Hadamard Matrices, Secret Codes, Concert Halls and Quantum Teleportation Schemes
The first half of the course will consist in a formal introduction to proof writing. We will use the book Introduction to Abstract Mathematics by C. Plaut, and we will cover the following topics: Logic and Set Theory, the Real Numbers, the Integers and Induction.
In the second half of the course we will discuss some advanced algebra and number theory concepts involving matrices, primes, and modular arithmetic. We will also present applications to subjects such as Coding Theory, Computer Graphics, Fibonacci Patterns, and Hadamard Matrices. This part of the course will rely on class notes, without the use of a book.
Student Learning Outcomes
Upon successful completion of this course, a student will be able to:
- Apply the logical structure of proofs and work symbolically with connectives and quantifiers to produce logically valid, correct and clear arguments
- Perform set operations on finite and infinite collections of sets and be familiar with properties of set operations
- Write solutions to problems and proofs of theorems that meet rigorous standards based on content, organization and coherence, argument and support, and style and mechanics
- Describe the real line as a complete, ordered field
- Check if a set with two given binary operations is a ring or a Give examples and non-examples of rings and fields (including examples from matrix theory and from modular arithmetic)

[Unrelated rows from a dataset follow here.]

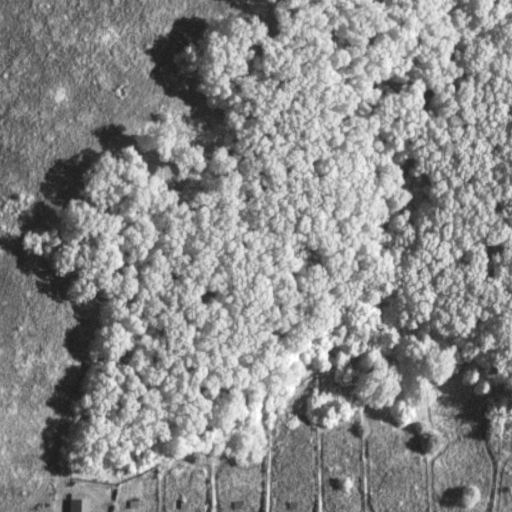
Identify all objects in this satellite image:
building: (74, 504)
building: (74, 505)
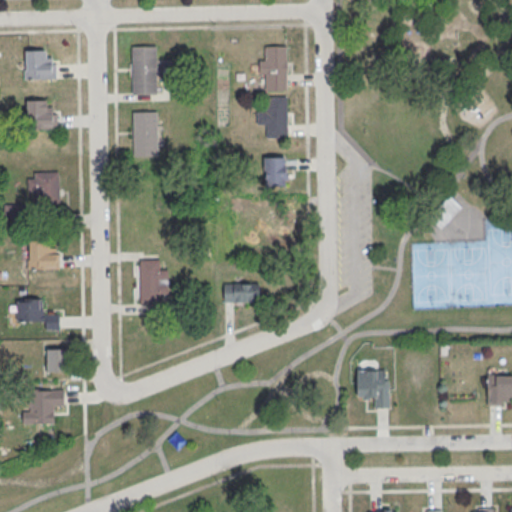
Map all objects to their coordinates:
road: (320, 5)
road: (159, 13)
building: (39, 65)
building: (275, 66)
building: (274, 67)
building: (143, 69)
building: (143, 69)
building: (40, 114)
building: (274, 116)
building: (274, 116)
road: (343, 128)
building: (145, 132)
building: (143, 133)
road: (323, 161)
road: (363, 168)
building: (274, 170)
road: (456, 175)
building: (44, 184)
road: (96, 209)
road: (469, 209)
building: (444, 210)
building: (445, 210)
road: (79, 225)
road: (357, 226)
parking lot: (352, 228)
road: (433, 229)
building: (42, 253)
road: (377, 265)
park: (464, 268)
building: (152, 280)
building: (241, 291)
building: (37, 313)
road: (333, 324)
road: (229, 352)
building: (56, 359)
road: (216, 373)
building: (374, 386)
building: (498, 388)
road: (86, 395)
building: (43, 405)
road: (429, 425)
road: (207, 427)
building: (175, 440)
road: (162, 461)
road: (204, 466)
road: (245, 470)
road: (85, 472)
road: (510, 474)
road: (328, 479)
road: (349, 501)
road: (101, 509)
building: (483, 509)
building: (510, 509)
building: (382, 510)
building: (431, 510)
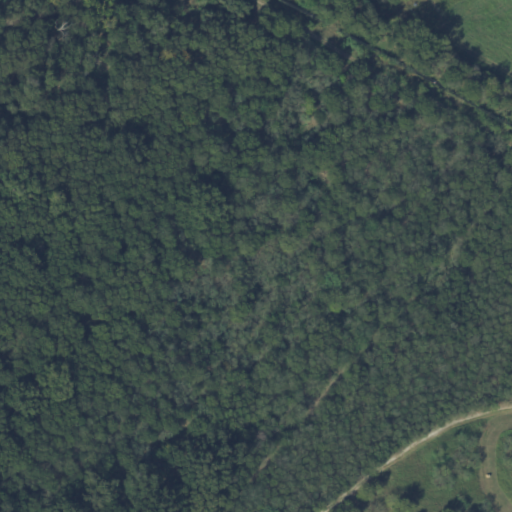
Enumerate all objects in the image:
road: (270, 9)
road: (346, 19)
crop: (462, 39)
road: (415, 449)
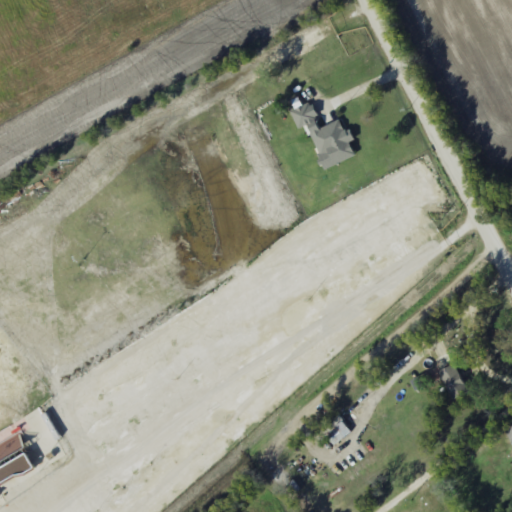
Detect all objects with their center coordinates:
building: (304, 117)
building: (334, 143)
road: (436, 144)
railway: (348, 367)
building: (454, 383)
building: (33, 479)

- Construct direct and indirect proofs and proofs by induction and determine the appropriateness of each type in a particular setting
- Master the concepts of divisibility, congruence, greatest common divisor, prime, prime- factorization, and quadratic reciprocity
- Master matrix algebra concepts such as matrices, vectors, and linear transformations
- Be familiar with the definition, properties and current state of classification of Hadamard matrices
- Formulate and prove conjectures about numerical patterns in number theory and matrix algebra
The criteria for assigning grades for the course are the following:
- Completion of weekly homework (60% of the grade)
- Class participation (20% of the grade)
- Team-based preparation of a poster/presentation (20% of the grade)
2021 Mathematics Research
Click on the link below to view research from 2021 GSSE Mathematics scholars.
Credit Hours: 3
Dr. Remus Nicoara, Course Director
Dr. Remus Nicoara earned his Ph.D. in Mathematics from UCLA, and his Bachelor’s Degree from the University of Bucharest, Romania. He is currently a Professor of Mathematics and Director of the Math Honors Program at the University of Tennessee. His main research interest lies in von Neumann algebras, which are algebras of operators that model quantum mechanical systems. Outside of work, Remus likes to hike, bike and garden while thinking about math. He enjoys meditation, Sci-Fi books, and Hanayama puzzles. He is also an avid gamer and he currently teaches a class about video games and math, called Math Effect.